Tolomeo, à la fois frère et époux de Cleopatra, est décrit dans le livret comme un souverain débauché et pervers. Mort à l'âge de 14 ans, on lui a attribué sans doute les travers de son père Ptolémée XII. C'est peut-être le rôle le plus virtuose de l'opéra pour lequel il fallait un contre ténor à la fois agile et puissant. Kacper Zselazek a déclaré présent ! Ce magnifique contre ténor fut une révélation dans ses quatre airs et notamment dans cette aria di furore, L'empio sleale indegno (L'impie, le traître, l'infâme...). Tolomeo, soutenu par un orchestre survolté dans lequel on peut voir la foule de ses troupes, attribue à Cesare ses propres vices.

Achilla, âme damnée de Tolomeo au début de l'oeuvre, se retourne contre son roi à la fin. Ce rôle est chanté depuis la création de l'opéra par un baryton basse. Le plus bel air, Tu ferma il piede se trouve à la fin de l'acte I, air énergique et nerveux qui trouve en Ashley Riches un interprète incomparable par l'étendue de sa tessiture, ses beaux graves, sa superbe intonation.

Christophe Rousset, photo Bertrand Pichène

Une fois de plus, j'ai été émerveillé par les qualités de l'orchestre des Talens Lyriques et notamment par une splendeur sonore qui ne m'avait pas semblé aussi évidente naguère. Les violons emmenés par Gilone Gaubert avaient ce 28 septembre 2019 un soyeux particulièrement flatteur. La violoniste en chef nous régala aussi d'un solo brillantissime dans Se in fiorito ameno prato. L'enchanteresse sinfonia qui ouvre l'acte II est un prodige d'orchestration dans lequel on entend de subtiles combinaisons instrumentales entre le théorbe (remarquable Karl Nihlin), de la basse de viole, des hautbois, de la harpe. Ce fut fut un moment d'extase sous la direction particulièrement inspirée de Christophe Rousset. Toujours respectueux du texte avec la plus grande rigueur, le maestro insuffla à cette musique un caractère original et unique.

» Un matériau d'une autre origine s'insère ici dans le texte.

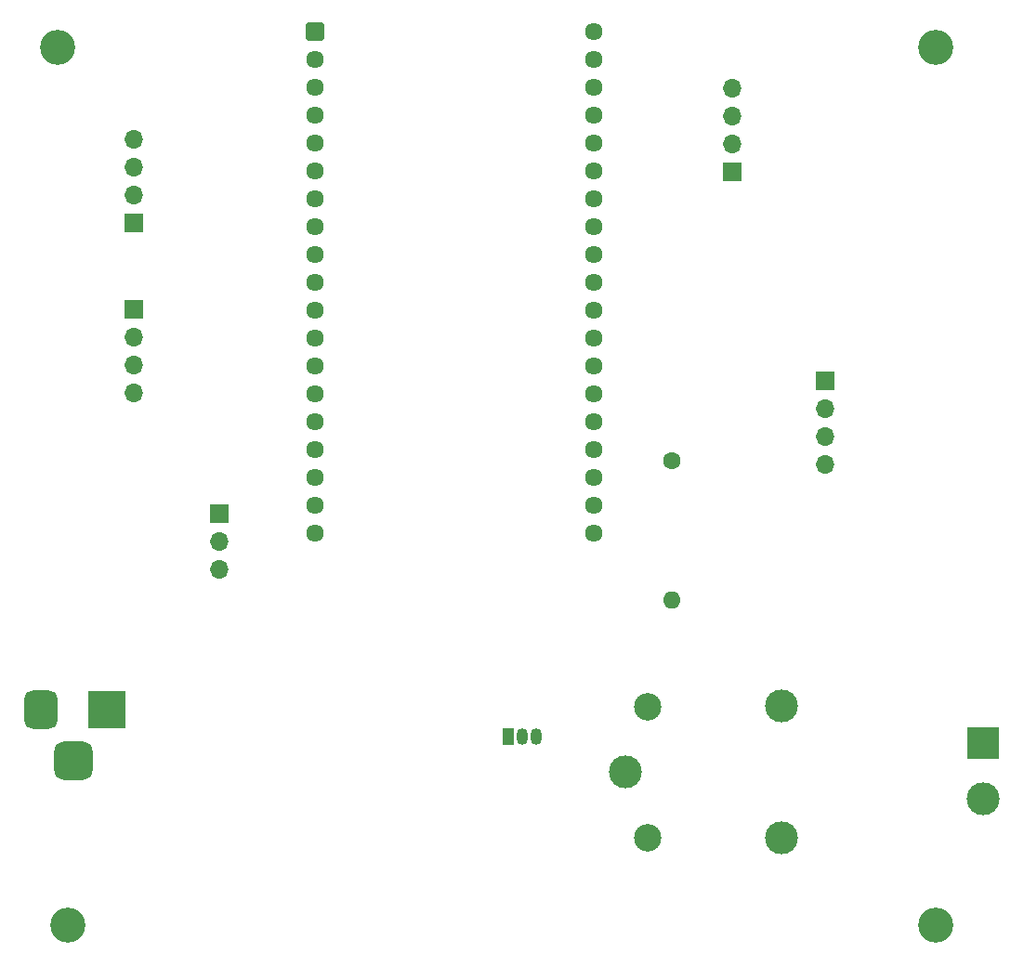
<source format=gbr>
%TF.GenerationSoftware,KiCad,Pcbnew,9.0.0*%
%TF.CreationDate,2025-02-27T14:40:57-05:00*%
%TF.ProjectId,pcb1prototipo,70636231-7072-46f7-946f-7469706f2e6b,rev?*%
%TF.SameCoordinates,Original*%
%TF.FileFunction,Soldermask,Top*%
%TF.FilePolarity,Negative*%
%FSLAX46Y46*%
G04 Gerber Fmt 4.6, Leading zero omitted, Abs format (unit mm)*
G04 Created by KiCad (PCBNEW 9.0.0) date 2025-02-27 14:40:57*
%MOMM*%
%LPD*%
G01*
G04 APERTURE LIST*
G04 Aperture macros list*
%AMRoundRect*
0 Rectangle with rounded corners*
0 $1 Rounding radius*
0 $2 $3 $4 $5 $6 $7 $8 $9 X,Y pos of 4 corners*
0 Add a 4 corners polygon primitive as box body*
4,1,4,$2,$3,$4,$5,$6,$7,$8,$9,$2,$3,0*
0 Add four circle primitives for the rounded corners*
1,1,$1+$1,$2,$3*
1,1,$1+$1,$4,$5*
1,1,$1+$1,$6,$7*
1,1,$1+$1,$8,$9*
0 Add four rect primitives between the rounded corners*
20,1,$1+$1,$2,$3,$4,$5,0*
20,1,$1+$1,$4,$5,$6,$7,0*
20,1,$1+$1,$6,$7,$8,$9,0*
20,1,$1+$1,$8,$9,$2,$3,0*%
G04 Aperture macros list end*
%ADD10C,3.200000*%
%ADD11R,1.700000X1.700000*%
%ADD12O,1.700000X1.700000*%
%ADD13C,1.612000*%
%ADD14RoundRect,0.102000X-0.704000X-0.704000X0.704000X-0.704000X0.704000X0.704000X-0.704000X0.704000X0*%
%ADD15O,1.600000X1.600000*%
%ADD16C,1.600000*%
%ADD17R,3.500000X3.500000*%
%ADD18RoundRect,0.750000X-0.750000X-1.000000X0.750000X-1.000000X0.750000X1.000000X-0.750000X1.000000X0*%
%ADD19RoundRect,0.875000X-0.875000X-0.875000X0.875000X-0.875000X0.875000X0.875000X-0.875000X0.875000X0*%
%ADD20C,3.000000*%
%ADD21C,2.500000*%
%ADD22R,1.050000X1.500000*%
%ADD23O,1.050000X1.500000*%
%ADD24R,3.000000X3.000000*%
G04 APERTURE END LIST*
D10*
%TO.C,REF\u002A\u002A*%
X155000000Y-41000000D03*
%TD*%
D11*
%TO.C,A3*%
X82000000Y-57000000D03*
D12*
X82000000Y-49380000D03*
X82000000Y-51920000D03*
X82000000Y-54460000D03*
%TD*%
D13*
%TO.C,U2*%
X98500000Y-72520000D03*
X123900000Y-42040000D03*
X123900000Y-85220000D03*
X98500000Y-85220000D03*
X123900000Y-82680000D03*
X98500000Y-82680000D03*
X123900000Y-80140000D03*
X98500000Y-80140000D03*
X123900000Y-77600000D03*
X98500000Y-77600000D03*
X123900000Y-75060000D03*
X98500000Y-75060000D03*
X123900000Y-72520000D03*
X123900000Y-69980000D03*
X98500000Y-69980000D03*
X123900000Y-67440000D03*
X98500000Y-67440000D03*
X123900000Y-64900000D03*
X98500000Y-64900000D03*
X123900000Y-62360000D03*
X98500000Y-62360000D03*
X123900000Y-59820000D03*
X98500000Y-59820000D03*
X123900000Y-57280000D03*
X98500000Y-57280000D03*
X123900000Y-54740000D03*
X98500000Y-54740000D03*
X123900000Y-52200000D03*
X98500000Y-52200000D03*
X123900000Y-49660000D03*
X98500000Y-49660000D03*
X123900000Y-47120000D03*
X98500000Y-47120000D03*
X123900000Y-44580000D03*
X98500000Y-44580000D03*
X98500000Y-42040000D03*
X123900000Y-39500000D03*
D14*
X98500000Y-39500000D03*
%TD*%
D15*
%TO.C,R1*%
X131000000Y-91350000D03*
D16*
X131000000Y-78650000D03*
%TD*%
D11*
%TO.C,A4*%
X82000000Y-64880000D03*
D12*
X82000000Y-72500000D03*
X82000000Y-69960000D03*
X82000000Y-67420000D03*
%TD*%
D11*
%TO.C,B1*%
X89745000Y-83500000D03*
D12*
X89745000Y-88580000D03*
X89745000Y-86040000D03*
%TD*%
D10*
%TO.C,REF\u002A\u002A*%
X155000000Y-121000000D03*
%TD*%
%TO.C,REF\u002A\u002A*%
X76000000Y-121000000D03*
%TD*%
D17*
%TO.C,J2*%
X79500000Y-101300000D03*
D18*
X73500000Y-101300000D03*
D19*
X76500000Y-106000000D03*
%TD*%
D11*
%TO.C,A1*%
X136475000Y-52300000D03*
D12*
X136475000Y-49760000D03*
X136475000Y-47220000D03*
X136475000Y-44680000D03*
%TD*%
D20*
%TO.C,K1*%
X126800000Y-107000000D03*
D21*
X128750000Y-113050000D03*
D20*
X140950000Y-113050000D03*
X141000000Y-101000000D03*
D21*
X128750000Y-101050000D03*
%TD*%
D11*
%TO.C,A2*%
X145000000Y-71380000D03*
D12*
X145000000Y-73920000D03*
X145000000Y-76460000D03*
X145000000Y-79000000D03*
%TD*%
D22*
%TO.C,Q1*%
X116100000Y-103800000D03*
D23*
X117370000Y-103800000D03*
X118640000Y-103800000D03*
%TD*%
D10*
%TO.C,REF\u002A\u002A*%
X75000000Y-41000000D03*
%TD*%
D24*
%TO.C,J1*%
X159350000Y-104350000D03*
D20*
X159350000Y-109430000D03*
%TD*%
M02*

</source>
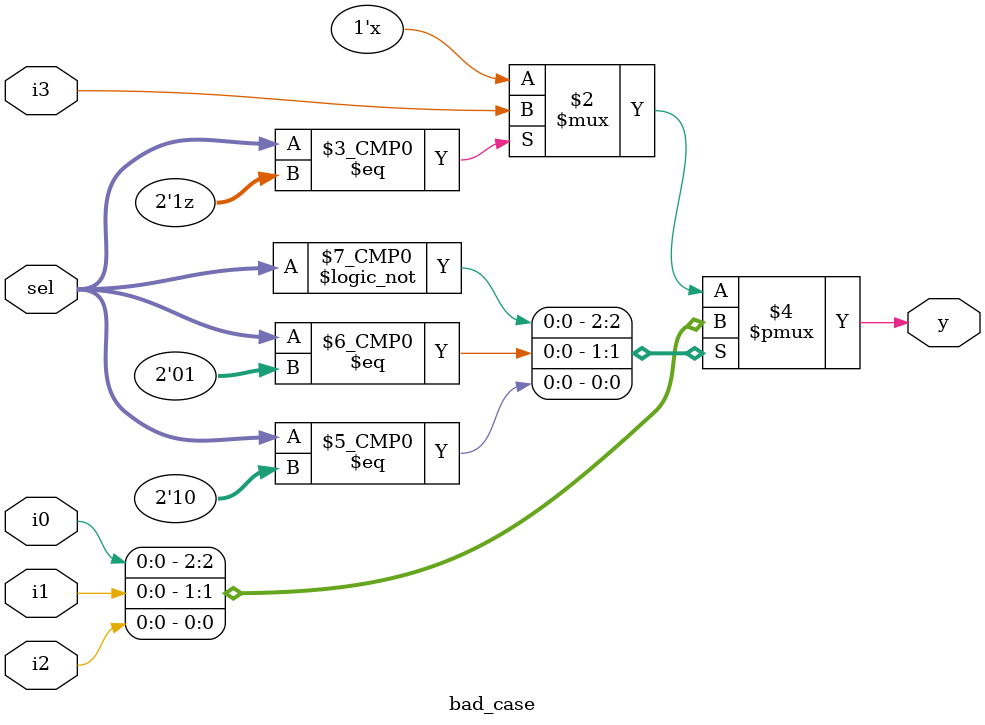
<source format=v>
module bad_case (
	input 			i0 , 
	input 			i1 , 
	input 			i2 , 
	input 			i3 , 
	input 		[1:0] 	sel, 
	output 	reg 		y
);

always @(*)
begin
	case(sel)
		2'b00: y = i0;
		2'b01: y = i1;
		2'b10: y = i2;
		2'b1?: y = i3;	// overlapping case
		//2'b11: y = i3;
	endcase
end

endmodule

</source>
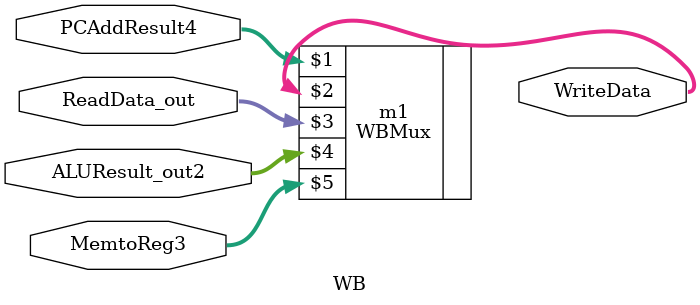
<source format=v>
`timescale 1ns / 1ps


module WB(PCAddResult4,ReadData_out,ALUResult_out2,MemtoReg3,WriteData);
    input [31:0]ReadData_out,ALUResult_out2,PCAddResult4;
    input [1:0]MemtoReg3;
    output [31:0] WriteData;
    
    
    WBMux m1(PCAddResult4,WriteData, ReadData_out, ALUResult_out2, MemtoReg3);
    
endmodule

</source>
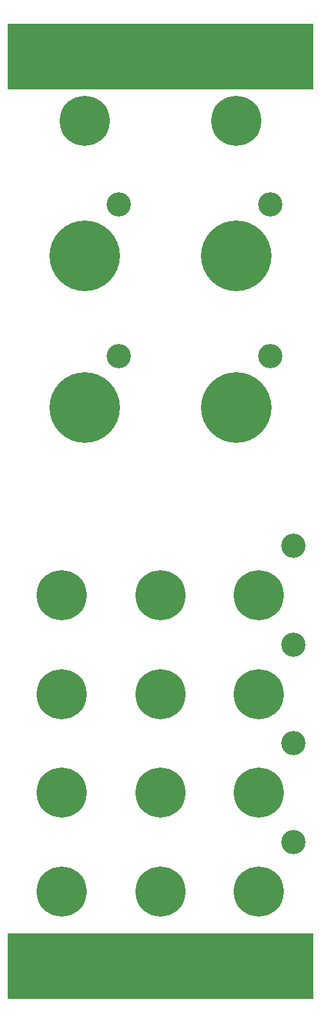
<source format=gbs>
G75*
%MOIN*%
%OFA0B0*%
%FSLAX24Y24*%
%IPPOS*%
%LPD*%
%AMOC8*
5,1,8,0,0,1.08239X$1,22.5*
%
%ADD10C,0.2599*%
%ADD11C,0.3662*%
%ADD12C,0.1260*%
%ADD13R,1.5866X0.3445*%
%ADD14R,1.5866X0.3406*%
%ADD15C,0.1700*%
D10*
X002965Y005760D03*
X002965Y010878D03*
X002965Y015996D03*
X002965Y021115D03*
X008083Y021115D03*
X008083Y015996D03*
X008083Y010878D03*
X008083Y005760D03*
X013201Y005760D03*
X013201Y010878D03*
X013201Y015996D03*
X013201Y021115D03*
X012020Y045721D03*
X004146Y045721D03*
D11*
X004146Y038733D03*
X004146Y030859D03*
X012020Y030859D03*
X012020Y038733D03*
D12*
X013792Y041390D03*
X013792Y033516D03*
X014973Y023674D03*
X014973Y018556D03*
X014973Y013437D03*
X014973Y008319D03*
X005918Y033516D03*
X005918Y041390D03*
D13*
X008083Y001872D03*
D14*
X008083Y049038D03*
D15*
X003103Y049559D03*
X003103Y001331D03*
M02*

</source>
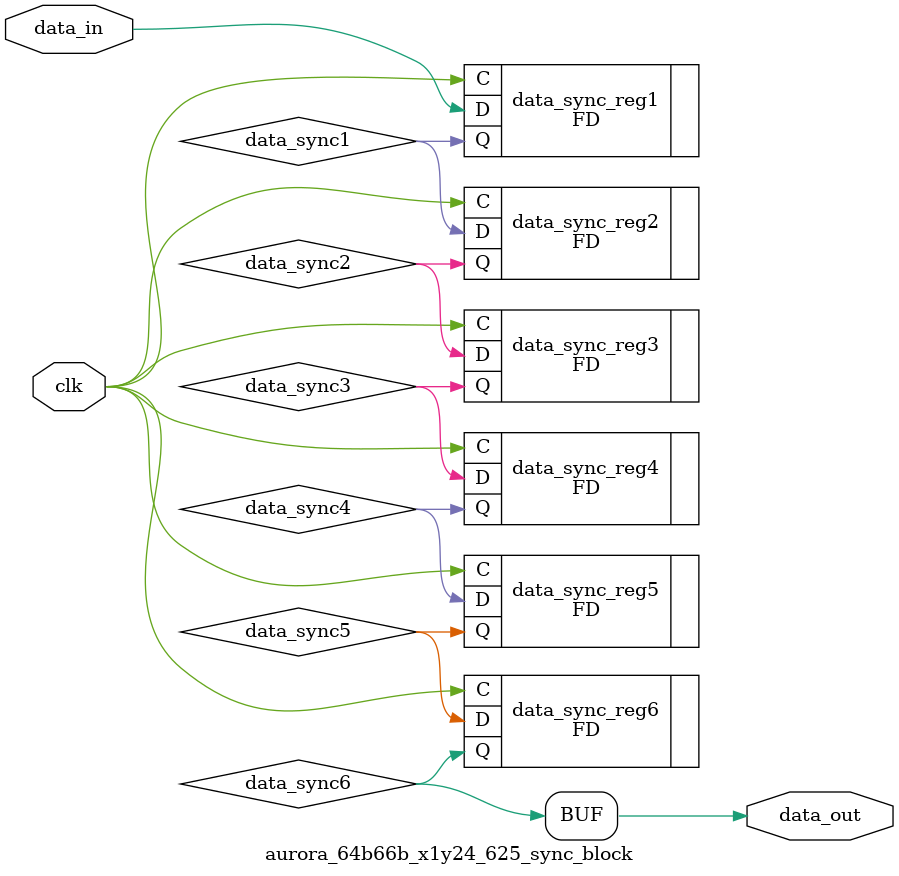
<source format=v>




`timescale 1ps / 1ps

//(* dont_touch = "yes" *)
module aurora_64b66b_x1y24_625_sync_block #(
  parameter INITIALISE = 6'b000000
)
(
  input        clk,              // clock to be sync'ed to
  input        data_in,          // Data to be 'synced'
  output       data_out          // synced data
);

  // Internal Signals
  wire data_sync1;
  wire data_sync2;
  wire data_sync3;
  wire data_sync4;
  wire data_sync5;
  wire data_sync6;


  (* shreg_extract = "no", ASYNC_REG = "TRUE" *)
  FD #(
    .INIT (INITIALISE[0])
  ) data_sync_reg1 (
    .C  (clk),
    .D  (data_in),
    .Q  (data_sync1)
  );


  (* shreg_extract = "no", ASYNC_REG = "TRUE" *)
  FD #(
   .INIT (INITIALISE[1])
  ) data_sync_reg2 (
  .C  (clk),
  .D  (data_sync1),
  .Q  (data_sync2)
  );


  (* shreg_extract = "no", ASYNC_REG = "TRUE" *)
  FD #(
   .INIT (INITIALISE[2])
  ) data_sync_reg3 (
  .C  (clk),
  .D  (data_sync2),
  .Q  (data_sync3)
  );

  (* shreg_extract = "no", ASYNC_REG = "TRUE" *)
  FD #(
   .INIT (INITIALISE[3])
  ) data_sync_reg4 (
  .C  (clk),
  .D  (data_sync3),
  .Q  (data_sync4)
  );

  (* shreg_extract = "no", ASYNC_REG = "TRUE" *)
  FD #(
   .INIT (INITIALISE[4])
  ) data_sync_reg5 (
  .C  (clk),
  .D  (data_sync4),
  .Q  (data_sync5)
  );

  (* shreg_extract = "no", ASYNC_REG = "TRUE" *)
  FD #(
   .INIT (INITIALISE[5])
  ) data_sync_reg6 (
  .C  (clk),
  .D  (data_sync5),
  .Q  (data_sync6)
  );
  assign data_out = data_sync6;



endmodule

</source>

Avec six voix merveilleuses et un orchestre d'exception le public était comblé. Qu'aurait donné une conjonction de talents aussi heureuse dans une mise en scène ? On ne le saura sans doute jamais. En tous cas il est heureux que ce concert ait été enregistré car il restera dans les annales une des plus mémorables versions de ce chef-d'oeuvre de Haendel.

  1. Giulio Cesare, Avant Scène Opéra, 97, 5-68, 2010.
  2. Piotr Kaminski, Haendel, Purcell et le baroque à Londres, Le Livre de Poche, Fayard, 2010, p 112-121.